Teacher and On-Policy distillation

DeepX-inc / machina

Control section: Deep Reinforcement Learning framework

MIT License

279 stars 43 forks source link

Teacher and On-Policy distillation #138

Closed pwuethri closed 5 years ago

pwuethri commented 5 years ago

I am not sure if the script calculats the Shanon-entropy as expected

rarilurelo commented 5 years ago

Could you apply autopep8 to your script? And please keep consistency of blank next to "=" in argument of some functions. The bellow is a bad example. s_pol_loss = update_pol(student_pol = student_pol, teacher_pol=teacher_pol, optim_pol=student_optim, batch)

rarilurelo commented 5 years ago

shannon_cross_entropy should be implemented in loss_functional.py.

pwuethri commented 5 years ago

Could you apply autopep8 to your script? And please keep consistency of blank next to "=" in argument of some functions. The bellow is a bad example. s_pol_loss = update_pol(student_pol = student_pol, teacher_pol=teacher_pol, optim_pol=student_optim, batch)

Understood

pwuethri commented 5 years ago

I fixed the script to be conform with autopep

I apologize for forgetting applying it again after i had made commits

pwuethri commented 5 years ago

Yes, i think so.

I tested Pendulum-v0 and reached reward of around -130

takerfume commented 5 years ago

Yes, i think so.

I tested Pendulum-v0 and reached reward of around -130

I think reward of -130 is sufficient because TRPO's score was around -130 when I tested.

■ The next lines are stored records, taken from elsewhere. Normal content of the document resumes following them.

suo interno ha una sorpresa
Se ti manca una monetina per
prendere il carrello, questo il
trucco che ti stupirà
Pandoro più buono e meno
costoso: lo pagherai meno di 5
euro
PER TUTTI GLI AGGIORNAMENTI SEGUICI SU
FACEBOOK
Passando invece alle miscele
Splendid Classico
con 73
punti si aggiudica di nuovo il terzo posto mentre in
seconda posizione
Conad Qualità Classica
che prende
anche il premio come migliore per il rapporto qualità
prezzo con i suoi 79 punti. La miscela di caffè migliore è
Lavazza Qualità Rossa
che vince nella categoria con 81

pwuethri commented 5 years ago

I see

pwuethri commented 5 years ago

Please add test for distillation.

I am not sure what you mean exactly by test. run_teacher_distill.py is testing the student policy at the end of the script. Could you please explain me in more detail what you mean by test?

takerfume commented 5 years ago

Please add test for distillation.

I am not sure what you mean exactly by test. run_teacher_distill.py is testing the student policy at the end of the script. Could you please explain me in more detail what you mean by test?

@pierrewuethrich You should write test code in the following file, please! You can check whether your test code is right by nosetests -x tests

https://github.com/DeepX-inc/machina/blob/master/tests/test_algos.py

pwuethri commented 5 years ago

Got it

takerfume commented 5 years ago

Could you write all options in argparser like #135 ?

pwuethri commented 5 years ago

My pleasure